▶ [Extract provided]:
- Opening Delimiter -

Blazing Bagels, a 25-year-old Pacific Northwest bagel chain, has filed for Chapter 7 bankruptcy and will liquidate after abruptly closing all of its retail locations earlier this month. Court documents show the Chapter 7 petition was filed on March 24, 2026, in the U.S. Bankruptcy Court for the Western District of Washington, according to records on PacerMonitor.

The company, which operated five retail shops and supplied wholesale customers across the region, posted a message on its website announcing it had “permanently closed” and thanking patrons for their support. The sudden shutdown followed the chain’s decision to end wholesale operations in December 2025; Seattle Met food columnist Naomi Tomky reported on March 20 that retail outlets closed without prior public warning. Blazing Bagels had billed itself in marketing as “crafting the best bagels east of New York,” a cheeky claim that underpinned its regional identity.

Founding family members remain tied to the business in public records and reporting. Founder Dennis Wallen retired about a year before the closures, and the enterprise had been run by his daughters in recent months. CEO Whitney Ballen and other family members have not issued detailed public comments beyond the website thank-you; the bankruptcy filing is the first formal confirmation of the company’s insolvency and intent to liquidate assets to satisfy creditors.

- Closing Delimiter -

▶ [Task set]:
1. Summarize the Blazing Bagels article in two sentences.
2. Extend the Blazing Bagels article from the point where it stops.
The data comes from a separate source.

▶ [Supplied entries]:
- Opening Delimiter -

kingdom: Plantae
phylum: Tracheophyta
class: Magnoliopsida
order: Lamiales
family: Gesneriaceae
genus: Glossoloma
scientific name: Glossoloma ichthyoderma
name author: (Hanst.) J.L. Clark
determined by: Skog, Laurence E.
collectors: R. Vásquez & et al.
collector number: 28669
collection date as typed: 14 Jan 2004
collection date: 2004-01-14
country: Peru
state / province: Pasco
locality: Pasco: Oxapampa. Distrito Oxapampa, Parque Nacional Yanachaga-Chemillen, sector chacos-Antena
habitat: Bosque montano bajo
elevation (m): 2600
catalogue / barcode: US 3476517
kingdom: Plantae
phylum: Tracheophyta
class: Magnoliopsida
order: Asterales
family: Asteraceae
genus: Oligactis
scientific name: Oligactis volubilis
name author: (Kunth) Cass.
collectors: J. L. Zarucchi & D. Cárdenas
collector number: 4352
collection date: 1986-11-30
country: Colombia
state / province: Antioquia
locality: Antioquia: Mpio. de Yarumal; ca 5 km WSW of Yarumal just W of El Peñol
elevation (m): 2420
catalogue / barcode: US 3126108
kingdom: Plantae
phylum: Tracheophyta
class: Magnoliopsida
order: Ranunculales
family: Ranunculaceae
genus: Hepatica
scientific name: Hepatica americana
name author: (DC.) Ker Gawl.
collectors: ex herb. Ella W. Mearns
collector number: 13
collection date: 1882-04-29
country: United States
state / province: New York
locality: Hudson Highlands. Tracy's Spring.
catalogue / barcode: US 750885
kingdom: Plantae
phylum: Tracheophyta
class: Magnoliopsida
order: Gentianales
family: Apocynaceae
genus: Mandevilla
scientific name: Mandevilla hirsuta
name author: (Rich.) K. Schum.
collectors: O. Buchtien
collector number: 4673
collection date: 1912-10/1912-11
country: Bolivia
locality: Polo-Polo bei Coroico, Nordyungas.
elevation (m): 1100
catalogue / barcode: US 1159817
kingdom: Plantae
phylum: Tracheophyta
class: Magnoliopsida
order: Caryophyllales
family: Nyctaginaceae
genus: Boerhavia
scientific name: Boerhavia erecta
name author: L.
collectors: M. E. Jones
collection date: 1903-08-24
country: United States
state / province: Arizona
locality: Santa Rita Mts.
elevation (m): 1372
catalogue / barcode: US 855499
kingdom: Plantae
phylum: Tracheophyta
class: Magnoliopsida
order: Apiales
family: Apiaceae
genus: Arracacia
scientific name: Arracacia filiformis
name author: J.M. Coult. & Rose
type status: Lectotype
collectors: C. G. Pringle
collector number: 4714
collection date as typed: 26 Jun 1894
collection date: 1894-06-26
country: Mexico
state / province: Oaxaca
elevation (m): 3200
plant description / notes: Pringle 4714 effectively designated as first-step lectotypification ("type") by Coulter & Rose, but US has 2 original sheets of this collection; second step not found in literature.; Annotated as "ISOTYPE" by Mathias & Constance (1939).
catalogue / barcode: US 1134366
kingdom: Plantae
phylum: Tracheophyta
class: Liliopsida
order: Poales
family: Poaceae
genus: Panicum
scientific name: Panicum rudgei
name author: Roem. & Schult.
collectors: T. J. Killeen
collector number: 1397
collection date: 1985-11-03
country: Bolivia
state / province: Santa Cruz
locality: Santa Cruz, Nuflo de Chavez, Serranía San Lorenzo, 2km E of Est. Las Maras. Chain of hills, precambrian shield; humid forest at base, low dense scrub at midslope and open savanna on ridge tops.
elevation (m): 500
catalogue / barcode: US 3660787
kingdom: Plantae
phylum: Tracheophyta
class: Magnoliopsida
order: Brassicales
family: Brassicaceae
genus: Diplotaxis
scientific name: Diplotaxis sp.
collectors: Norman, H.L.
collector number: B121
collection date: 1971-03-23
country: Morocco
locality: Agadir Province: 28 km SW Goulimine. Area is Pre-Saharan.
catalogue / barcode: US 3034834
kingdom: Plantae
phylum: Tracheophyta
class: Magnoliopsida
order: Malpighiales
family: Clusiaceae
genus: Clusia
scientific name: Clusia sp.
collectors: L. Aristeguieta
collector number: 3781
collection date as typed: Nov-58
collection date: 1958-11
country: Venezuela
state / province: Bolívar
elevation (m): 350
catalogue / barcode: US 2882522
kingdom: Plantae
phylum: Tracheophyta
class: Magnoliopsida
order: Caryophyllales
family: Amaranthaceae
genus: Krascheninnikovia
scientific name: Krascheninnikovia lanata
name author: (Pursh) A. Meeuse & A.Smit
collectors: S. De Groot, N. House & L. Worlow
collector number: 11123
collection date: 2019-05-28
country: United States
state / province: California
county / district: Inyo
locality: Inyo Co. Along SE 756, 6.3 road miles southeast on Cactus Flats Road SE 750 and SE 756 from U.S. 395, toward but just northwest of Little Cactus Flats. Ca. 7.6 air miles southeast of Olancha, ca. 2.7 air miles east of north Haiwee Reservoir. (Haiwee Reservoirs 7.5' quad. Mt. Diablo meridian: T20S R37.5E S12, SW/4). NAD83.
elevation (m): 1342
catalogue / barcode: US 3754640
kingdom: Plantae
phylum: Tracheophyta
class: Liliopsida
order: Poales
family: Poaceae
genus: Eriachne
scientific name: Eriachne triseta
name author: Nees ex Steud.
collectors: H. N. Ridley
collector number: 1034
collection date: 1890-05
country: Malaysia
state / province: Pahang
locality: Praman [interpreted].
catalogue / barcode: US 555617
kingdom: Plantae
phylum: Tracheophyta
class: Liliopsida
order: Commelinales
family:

- Closing Delimiter -

▶ [Responses in order]:
1. Blazing Bagels, a 25-year-old Pacific Northwest bagel chain, filed a Chapter 7 petition on March 24, 2026, in the U.S. Bankruptcy Court for the Western District of Washington and will liquidate after abruptly closing all five of its retail shops. The shutdown followed the end of its wholesale operations in December 2025, and the family that ran the company has offered no detailed public comment beyond a thank-you on its website.

2.
A Chapter 7 filing typically means operations will not continue and the company’s remaining assets will be sold by a court-appointed trustee to pay outstanding obligations. The specifics of Blazing Bagels’ liabilities, potential secured creditors, and the value of any retrievable assets were not disclosed in the brief public notice, and additional schedules that typically detail those items had not been made available through PacerMonitor at the time of publication.

The closure marks an abrupt end to a quarter-century in the regional food scene. Blazing Bagels had maintained a presence in the Pacific Northwest for 25 years and developed local followings at its bakery-cafés and wholesale accounts. Industry observers noted that the cessation of wholesale deliveries in December and the shuttering of retail locations in March suggested financial strain, but without commentary from management the precise causes — whether rising costs, shrinking margins, lease issues, or other pressures — remain unconfirmed.

Local customers and former employees now await more information about outstanding gift cards, final pay and severance, and the disposition of leased equipment and real estate. Creditors and other parties with claims against Blazing Bagels will be notified through the bankruptcy court process; an initial status hearing is expected to be set in the coming weeks as the trustee inventories assets and begins the liquidation proceedings.